Until recently, scientists believed that previous exposure to a flu virus provided little or no protection against new flu viruses that have the ability to spread from animals to humans. But the results of a recent study, which was published in the November 11 issue of Science, could be the key to developing public health measures that could minimize the risk of major flu outbreaks in the years to come.

“Even a comparatively weak, mild pandemic flu event like the 2009 H1N1 (swine flu) outbreak is a trillion-dollar affair,” said Michael Worobey, head of the University of Arizona Department of Ecology and Evolutionary Biology and one of two senior authors of the study. “A major pandemic like the one we saw in 1918 has the potential to kill large numbers of people and shut down the world’s economy.”

The combined research team studied influenza A (also known as bird flu) viruses. The avian viruses known as H5N1 and H7N9 have already caused hundreds of cases of severe illness or death in humans, and both strains are of great concern globally because of the potential for mutation. These mutations could allow the viruses to not only jump from birds to humans, but also possess the ability to spread from one human host to another at a rapid rate.

After combing through data from every severe illness or death caused by both strains of the bird flu virus, researchers found that the human influenza virus a person was exposed to as a child was linked to the strain of avian-origin flu strain they would be protected from in the future. This so-called immunological imprinting appears to scientists to apply only to a person’s first exposure to the human flu virus and may not be reversible. 

What Flavor is Your Flu?
When a person is exposed to the flu virus for the first time, their immune system produces antibodies that target hemagglutinin, a receptor protein that sticks out from the surface of the virus. The makeup of the hemagglutinins in each strain of the influenza virus is different, but in each of the 18 known influenza A viruses, the hemagglutinin subtypes can be split into two main groups. The Arizona and UCLA researchers used the analogy of lollipop flavors to illustrate the differences between the subtypes.

“In this analogy, let’s say you were first exposed to a human ‘orange lollipop’ flu as a kid,” Worobey said. “If later in life you encounter another subtype of flu virus, one from a bird and one that your immune system has never seen before but whose proteins also are of a similar ‘orange’ flavor, your chances of dying are quite low because of cross-protection. But if you were first infected with a virus from the ‘blue lollipop’ group as a kid, that won’t protect you against this novel ‘orange’ strain.”

The results of this study answered a question that had been eluding epidemiologists for a long time: Why are certain age groups more susceptible than others to suffer serious or even fatal complications from an infection with novel influenza strains?

“All sorts of possibilities have been put forth,” Worobey said, “and here my colleagues from UCLA and I present a strong result showing that whatever other minor factors are at play, there is one really major one, and that is — surprise, surprise— we’re not a completely blank slate when it comes to how susceptible we are to these emerging fl u viruses. Even if we’ve never been exposed to H5 or H7 viruses, we have some protection against one or the other.”

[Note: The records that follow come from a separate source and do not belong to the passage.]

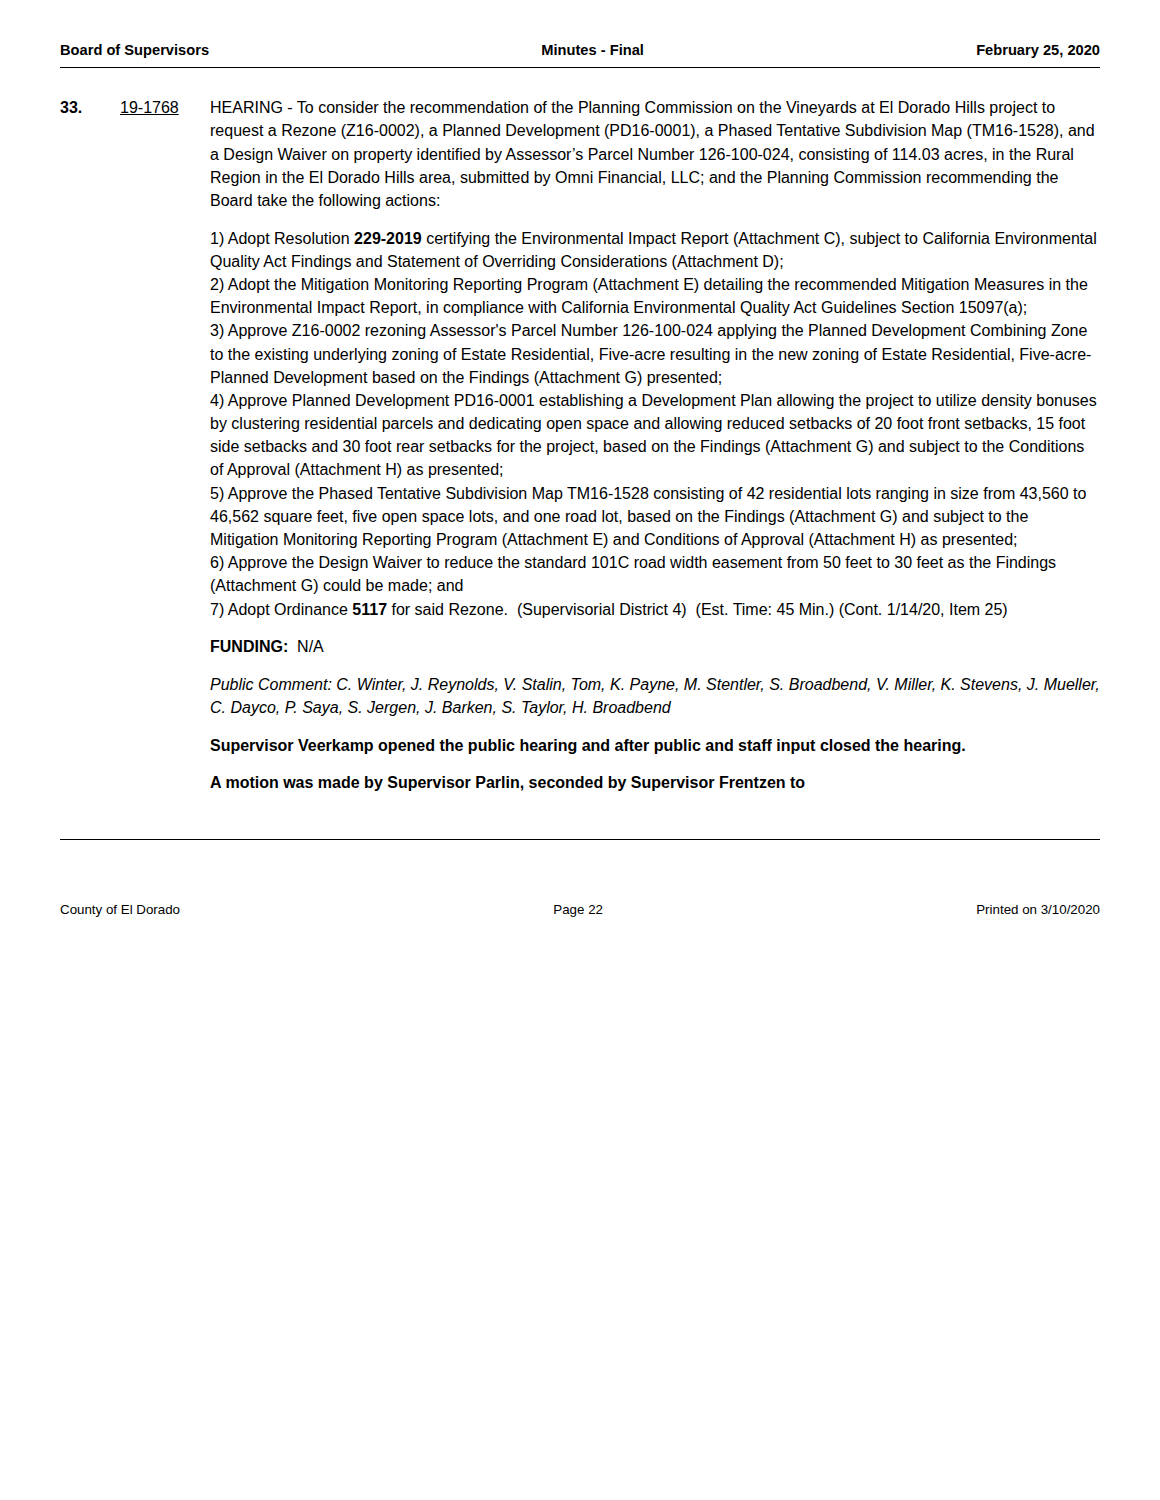Board of Supervisors
Minutes - Final
February 25, 2020
33.
19-1768
HEARING - To consider the recommendation of the Planning Commission on the Vineyards at El Dorado Hills project to request a Rezone (Z16-0002), a Planned Development (PD16-0001), a Phased Tentative Subdivision Map (TM16-1528), and a Design Waiver on property identified by Assessor’s Parcel Number 126-100-024, consisting of 114.03 acres, in the Rural Region in the El Dorado Hills area, submitted by Omni Financial, LLC; and the Planning Commission recommending the Board take the following actions:
1) Adopt Resolution 229-2019 certifying the Environmental Impact Report (Attachment C), subject to California Environmental Quality Act Findings and Statement of Overriding Considerations (Attachment D);
2) Adopt the Mitigation Monitoring Reporting Program (Attachment E) detailing the recommended Mitigation Measures in the Environmental Impact Report, in compliance with California Environmental Quality Act Guidelines Section 15097(a);
3) Approve Z16-0002 rezoning Assessor's Parcel Number 126-100-024 applying the Planned Development Combining Zone to the existing underlying zoning of Estate Residential, Five-acre resulting in the new zoning of Estate Residential, Five-acre-Planned Development based on the Findings (Attachment G) presented;
4) Approve Planned Development PD16-0001 establishing a Development Plan allowing the project to utilize density bonuses by clustering residential parcels and dedicating open space and allowing reduced setbacks of 20 foot front setbacks, 15 foot side setbacks and 30 foot rear setbacks for the project, based on the Findings (Attachment G) and subject to the Conditions of Approval (Attachment H) as presented;
5) Approve the Phased Tentative Subdivision Map TM16-1528 consisting of 42 residential lots ranging in size from 43,560 to 46,562 square feet, five open space lots, and one road lot, based on the Findings (Attachment G) and subject to the Mitigation Monitoring Reporting Program (Attachment E) and Conditions of Approval (Attachment H) as presented;
6) Approve the Design Waiver to reduce the standard 101C road width easement from 50 feet to 30 feet as the Findings (Attachment G) could be made; and
7) Adopt Ordinance 5117 for said Rezone. (Supervisorial District 4) (Est. Time: 45 Min.) (Cont. 1/14/20, Item 25)
FUNDING: N/A
Public Comment: C. Winter, J. Reynolds, V. Stalin, Tom, K. Payne, M. Stentler, S. Broadbend, V. Miller, K. Stevens, J. Mueller, C. Dayco, P. Saya, S. Jergen, J. Barken, S. Taylor, H. Broadbend
Supervisor Veerkamp opened the public hearing and after public and staff input closed the hearing.
A motion was made by Supervisor Parlin, seconded by Supervisor Frentzen to
County of El Dorado
Page 22
Printed on 3/10/2020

Of the 18 subtypes of influenza A hemagglutinin that come from non-human hosts (primarily birds), only three — H1, H2 and H3 — have circulated in humans in the past 100 years. Until now, there has not been a reliable way to predict which of the 18 subtypes might be responsible for causing the next fl u pandemic by jumping from animals to humans. There also has been no way to definitively identify which age groups would be most at risk.

Increasing Protection
This new study has revealed that immunological cross- protection appears to exist within every major strain of influenza A. One branch in the evolutionary tree of the influenza A virus contains human H1 and H2 as well as avian H5, while the other includes human H3 and avian H7.

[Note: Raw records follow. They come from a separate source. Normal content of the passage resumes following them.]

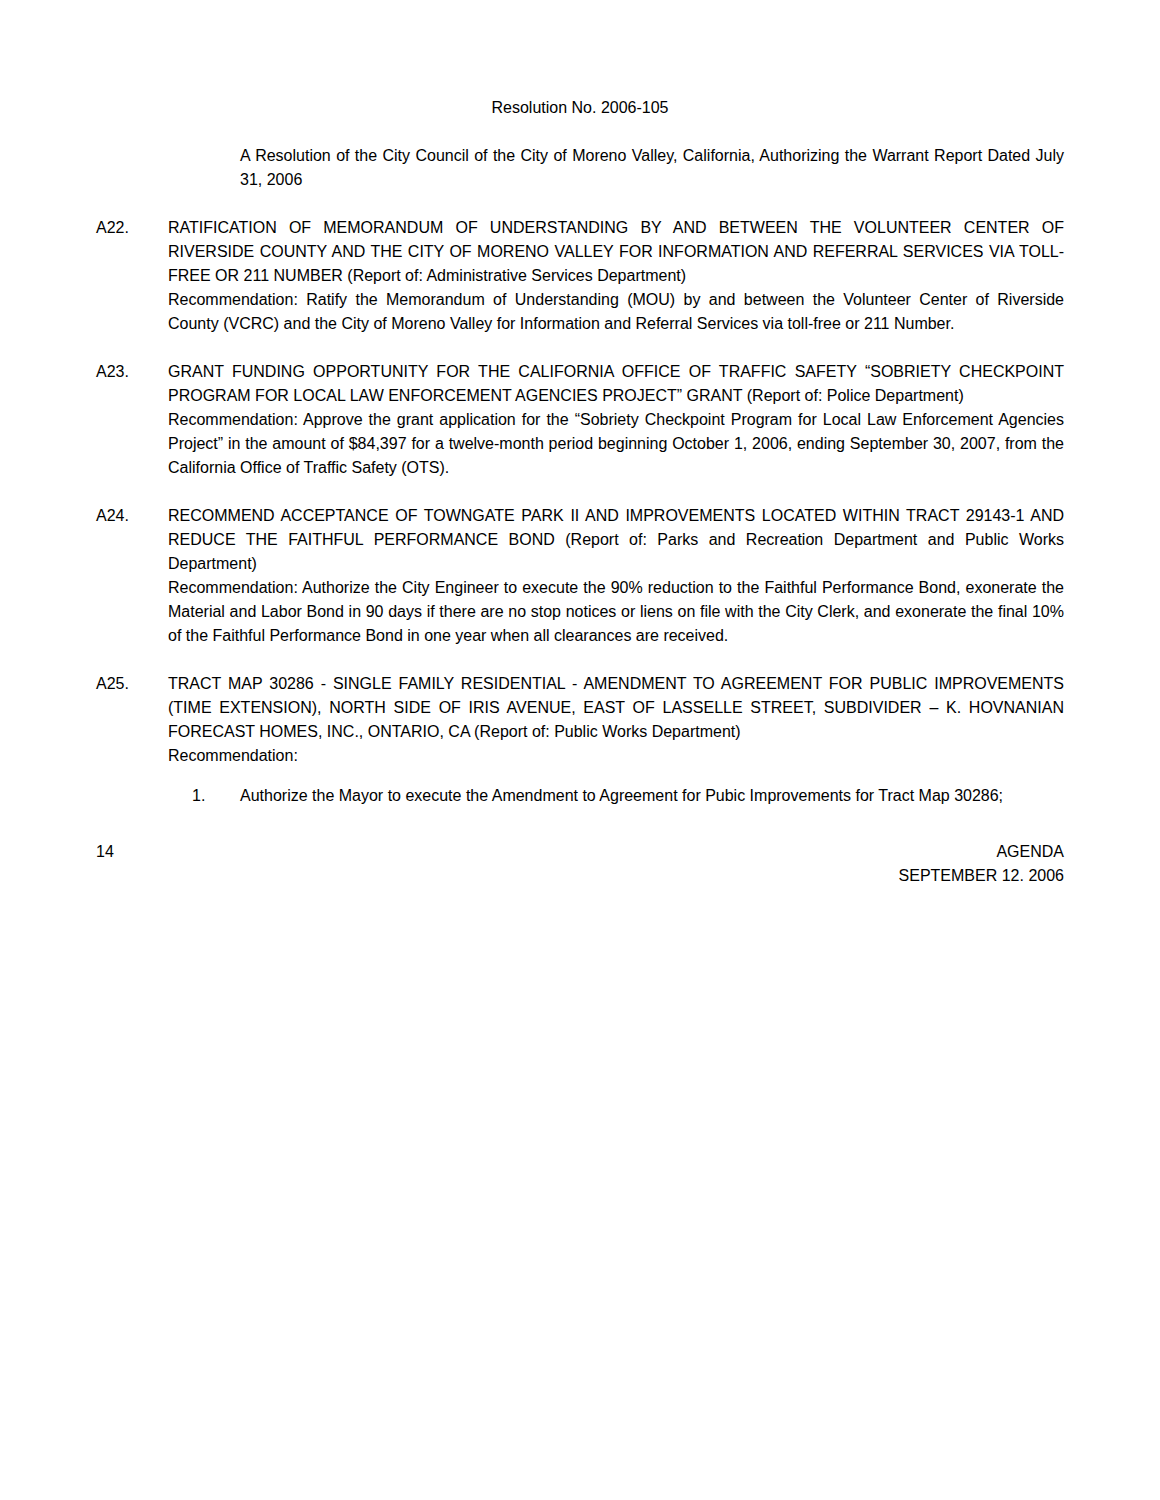Resolution No. 2006-105
A Resolution of the City Council of the City of Moreno Valley, California, Authorizing the Warrant Report Dated July 31, 2006
A22.
RATIFICATION OF MEMORANDUM OF UNDERSTANDING BY AND BETWEEN THE VOLUNTEER CENTER OF RIVERSIDE COUNTY AND THE CITY OF MORENO VALLEY FOR INFORMATION AND REFERRAL SERVICES VIA TOLL-FREE OR 211 NUMBER (Report of: Administrative Services Department)
Recommendation: Ratify the Memorandum of Understanding (MOU) by and between the Volunteer Center of Riverside County (VCRC) and the City of Moreno Valley for Information and Referral Services via toll-free or 211 Number.
A23.
GRANT FUNDING OPPORTUNITY FOR THE CALIFORNIA OFFICE OF TRAFFIC SAFETY “SOBRIETY CHECKPOINT PROGRAM FOR LOCAL LAW ENFORCEMENT AGENCIES PROJECT” GRANT (Report of: Police Department)
Recommendation: Approve the grant application for the “Sobriety Checkpoint Program for Local Law Enforcement Agencies Project” in the amount of $84,397 for a twelve-month period beginning October 1, 2006, ending September 30, 2007, from the California Office of Traffic Safety (OTS).
A24.
RECOMMEND ACCEPTANCE OF TOWNGATE PARK II AND IMPROVEMENTS LOCATED WITHIN TRACT 29143-1 AND REDUCE THE FAITHFUL PERFORMANCE BOND (Report of: Parks and Recreation Department and Public Works Department)
Recommendation: Authorize the City Engineer to execute the 90% reduction to the Faithful Performance Bond, exonerate the Material and Labor Bond in 90 days if there are no stop notices or liens on file with the City Clerk, and exonerate the final 10% of the Faithful Performance Bond in one year when all clearances are received.
A25.
TRACT MAP 30286 - SINGLE FAMILY RESIDENTIAL - AMENDMENT TO AGREEMENT FOR PUBLIC IMPROVEMENTS (TIME EXTENSION), NORTH SIDE OF IRIS AVENUE, EAST OF LASSELLE STREET, SUBDIVIDER – K. HOVNANIAN FORECAST HOMES, INC., ONTARIO, CA (Report of: Public Works Department)
Recommendation:
1.
Authorize the Mayor to execute the Amendment to Agreement for Pubic Improvements for Tract Map 30286;
14
AGENDA
SEPTEMBER 12. 2006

In the lollipop analogy, those born before the late 1960s had exposure to “blue lollipop” influenza (H1 or H2) during their childhood. Researchers found that these older groups rarely succumb to avian H5N1 — which contains a shared “blue” hemagglutinin — but often die from the “orange” H7N9. People who were born after the late 1960s and were exposed to “orange lollipop” influenza (H3) as children have shown the opposite effect: They are protected from H7N9 but are susceptible to severe disease and death when exposed to H5 viruses that don’t match their childhood exposure.

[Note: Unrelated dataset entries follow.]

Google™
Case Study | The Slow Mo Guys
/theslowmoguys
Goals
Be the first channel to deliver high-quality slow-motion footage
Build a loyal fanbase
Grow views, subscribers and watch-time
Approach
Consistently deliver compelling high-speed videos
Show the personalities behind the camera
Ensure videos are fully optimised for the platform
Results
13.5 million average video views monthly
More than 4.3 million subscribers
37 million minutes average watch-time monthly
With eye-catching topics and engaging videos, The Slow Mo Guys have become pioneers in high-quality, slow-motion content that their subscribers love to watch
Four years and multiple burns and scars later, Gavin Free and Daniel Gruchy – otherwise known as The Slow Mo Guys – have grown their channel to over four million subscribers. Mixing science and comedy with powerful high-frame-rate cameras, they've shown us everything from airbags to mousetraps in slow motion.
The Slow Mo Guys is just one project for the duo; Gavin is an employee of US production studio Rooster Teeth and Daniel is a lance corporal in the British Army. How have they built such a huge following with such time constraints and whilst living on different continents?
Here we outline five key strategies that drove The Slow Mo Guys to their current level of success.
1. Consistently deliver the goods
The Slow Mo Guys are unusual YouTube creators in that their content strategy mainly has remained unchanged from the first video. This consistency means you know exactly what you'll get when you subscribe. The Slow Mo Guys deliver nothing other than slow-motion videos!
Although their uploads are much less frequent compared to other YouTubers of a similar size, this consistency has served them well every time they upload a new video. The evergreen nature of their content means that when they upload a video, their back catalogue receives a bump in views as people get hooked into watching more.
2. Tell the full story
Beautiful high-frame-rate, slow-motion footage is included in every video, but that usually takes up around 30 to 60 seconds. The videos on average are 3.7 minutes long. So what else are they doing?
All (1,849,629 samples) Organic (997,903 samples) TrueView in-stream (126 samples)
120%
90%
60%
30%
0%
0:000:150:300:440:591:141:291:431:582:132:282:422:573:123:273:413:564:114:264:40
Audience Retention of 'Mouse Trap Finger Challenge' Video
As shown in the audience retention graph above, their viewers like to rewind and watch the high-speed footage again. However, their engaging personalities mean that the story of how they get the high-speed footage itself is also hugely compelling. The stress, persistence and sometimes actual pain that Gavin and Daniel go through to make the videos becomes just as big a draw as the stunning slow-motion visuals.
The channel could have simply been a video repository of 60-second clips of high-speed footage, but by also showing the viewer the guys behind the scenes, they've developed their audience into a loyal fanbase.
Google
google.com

Based on recent findings, the next step for researchers will be to further identify the root causes for immunological imprinting and find ways to modify vaccines to account for the varying needs of patients of all ages. “In a way it’s a good-news, bad-news story,” he said. “It’s good news in the sense that we can now see the factor that really explains a big part of the story: Your first infection sets you up for either success or failure in a huge way, even against ‘novel’ flu strains. The bad news is the very same imprinting that provides such great protection may be diffi cult to alter with vaccines. A good universal vaccine should provide protection where you lack it most, but the epidemiological data suggest we may be locked into strong protection against just half of the family tree of flu strains.”